Errors and finite precision arithmetic; numerical methods for solving a nonlinear equation; Numerical solution of linear and nonlinear systems of equations; Approximation of functions and of definite integrals; Power method for eigenvalues and Google Pagerank.
L.Brugnano, C.Magherini, A.Sestini. Calcolo numerico, seconda edizione. Master, Universita' e Professioni, Firenze, 2010.
Learning Objectives
Conoscenze:
il corso si propone l'obiettivo di fornire gli strumenti di base di più comune utilizzo nel calcolo scientifico, con particolare enfasi sugli aspetti legati alla loro efficiente implementazione su calcolatore.
Competenze acquisite:
conoscenza dei metodi di base del calcolo scientifico.

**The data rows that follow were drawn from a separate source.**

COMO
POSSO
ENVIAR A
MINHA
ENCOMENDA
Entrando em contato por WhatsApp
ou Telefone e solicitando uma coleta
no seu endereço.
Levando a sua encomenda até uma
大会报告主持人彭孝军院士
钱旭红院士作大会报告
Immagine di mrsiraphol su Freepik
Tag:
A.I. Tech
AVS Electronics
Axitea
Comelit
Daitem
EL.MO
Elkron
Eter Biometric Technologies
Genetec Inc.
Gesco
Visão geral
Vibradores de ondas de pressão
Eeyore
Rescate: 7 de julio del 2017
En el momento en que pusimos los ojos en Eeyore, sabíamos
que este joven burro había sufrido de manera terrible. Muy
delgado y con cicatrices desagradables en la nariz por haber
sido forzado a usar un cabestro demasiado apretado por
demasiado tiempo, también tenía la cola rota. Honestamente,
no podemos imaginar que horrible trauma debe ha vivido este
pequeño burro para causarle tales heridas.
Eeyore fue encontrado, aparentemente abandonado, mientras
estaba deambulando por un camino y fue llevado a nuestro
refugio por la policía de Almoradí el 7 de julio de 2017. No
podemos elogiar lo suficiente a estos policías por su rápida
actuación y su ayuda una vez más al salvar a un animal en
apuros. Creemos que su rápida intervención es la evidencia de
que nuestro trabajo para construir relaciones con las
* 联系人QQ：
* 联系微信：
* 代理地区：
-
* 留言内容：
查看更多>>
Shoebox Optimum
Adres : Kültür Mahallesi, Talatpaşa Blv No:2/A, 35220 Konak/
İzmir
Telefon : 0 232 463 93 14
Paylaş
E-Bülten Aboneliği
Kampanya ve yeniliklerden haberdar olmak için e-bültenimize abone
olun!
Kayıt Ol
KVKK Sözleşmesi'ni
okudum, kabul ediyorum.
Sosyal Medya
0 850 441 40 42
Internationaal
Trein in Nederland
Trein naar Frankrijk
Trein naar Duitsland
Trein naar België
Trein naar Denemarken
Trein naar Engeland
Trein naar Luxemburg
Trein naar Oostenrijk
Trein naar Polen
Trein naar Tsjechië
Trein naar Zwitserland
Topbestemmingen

Capacità acquisite al termine del corso:
capacita' di risolvere problemi di caclolo scientifico di base su calcolatore.
Prerequisites
Courses required: Analysis I: Integral and Differential Calculus, Linear Algebra, Programming.

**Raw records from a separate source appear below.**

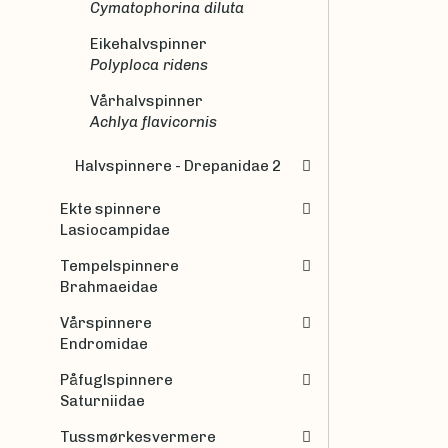
Cymatophorina diluta
Eikehalvspinner
Polyploca ridens
Vårhalvspinner
Achlya flavicornis
Halvspinnere - Drepanidae 2
Ekte spinnere
Lasiocampidae
Tempelspinnere
Brahmaeidae
Vårspinnere
Endromidae
Påfuglspinnere
Saturniidae
Tussmørkesvermere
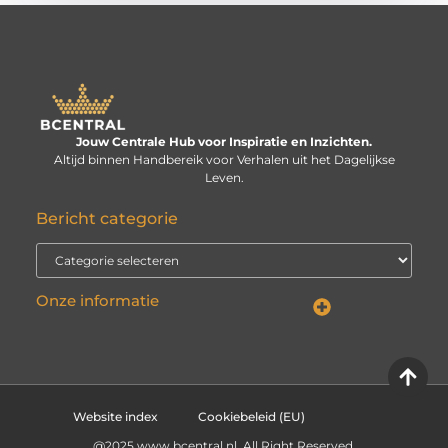
Jouw Centrale Hub voor Inspiratie en Inzichten.
Altijd binnen Handbereik voor Verhalen uit het Dagelijkse
Leven.
Bericht categorie
Onze informatie
Linkbuilding kopen: verstandige investering of risico voor je website?
Kan je geld verdienen met een website? De echte vraag is: hoe serieus neem je het?
Website index
Cookiebeleid (EU)
@2025 www.bcentral.nl. All Right Reserved.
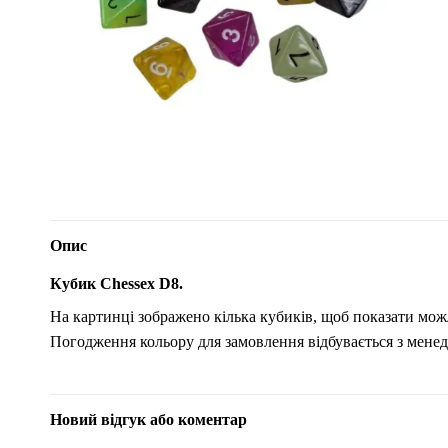
Опис
Кубик Chessex D8.
На картинці зображено кілька кубиків, щоб показати можл
Погодження кольору для замовлення відбувається з мене
Новий відгук або коментар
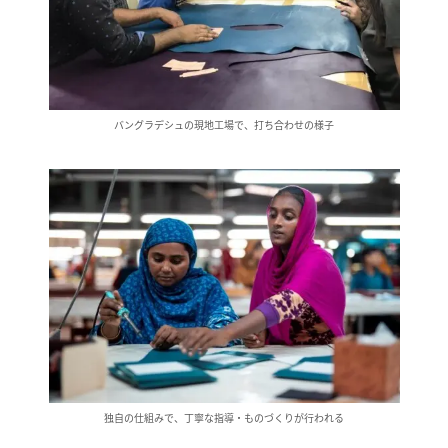
バングラデシュの現地工場で、打ち合わせの様子
独自の仕組みで、丁寧な指導・ものづくりが行われる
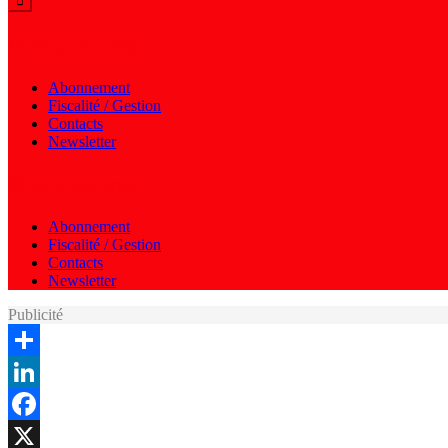
Menu autres
Abonnement
Fiscalité / Gestion
Contacts
Newsletter
Menu autres
Abonnement
Fiscalité / Gestion
Contacts
Newsletter
Publicité
Share
LinkedIn
Facebook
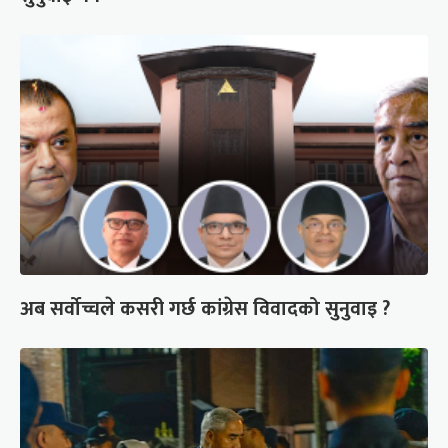
अब सर्वोच्चले कसरी गर्छ कांग्रेस विवादको सुनुवाइ ?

Recommended Courses: Analysis I: Integral and Differential Calculus, Linear Algebra, Programming.
Teaching Methods
Credits: 9
Oral exam,
hours: 84
Further information
Partial examinations are reserved for the students attending the lectures.
Type of Assessment
Oral exam with report
intermediate for attending students
Course program
And finite arithmetic errors: errors of discretization, convergence errors, round-off errors, conditioning of a problem. The language Matlab.Radici of an equation: the bisection method, stopping criteria and conditioning of the problem, order of convergence, Newton's method, local convergence, the case of multiple roots, quasi-Newton methods. Solution of linear systems: simple cases, the LU factorization of a matrix, computational cost, diagonally dominant matrix, symmetric matrices and positive definite, LDL ^ T factorization, pivoting, conditioning of the problem, QR factorization and overdetermined linear systems. Basic iterative methods for solving linear systems: motivation, the Jacobi method, the Gauss-Seidel, splitting regular matrices. Outline of the basic methods for solving systems of nonlinear equations. Approximation of functions: polynomial interpolation, Lagrange shape and form of Newton interpolation error, conditioning of the problem, the Chebyshev abscissas, spline interpolation, cubic spline, polynomial approximation to the minimum quadrati.Formule quadrature: Newton-Cotes formulas , error and composite formulas, formulas adattative.Metodi for research of the eigenvalues of a matrix: the power method, applied to the calculation of "Google pagerank".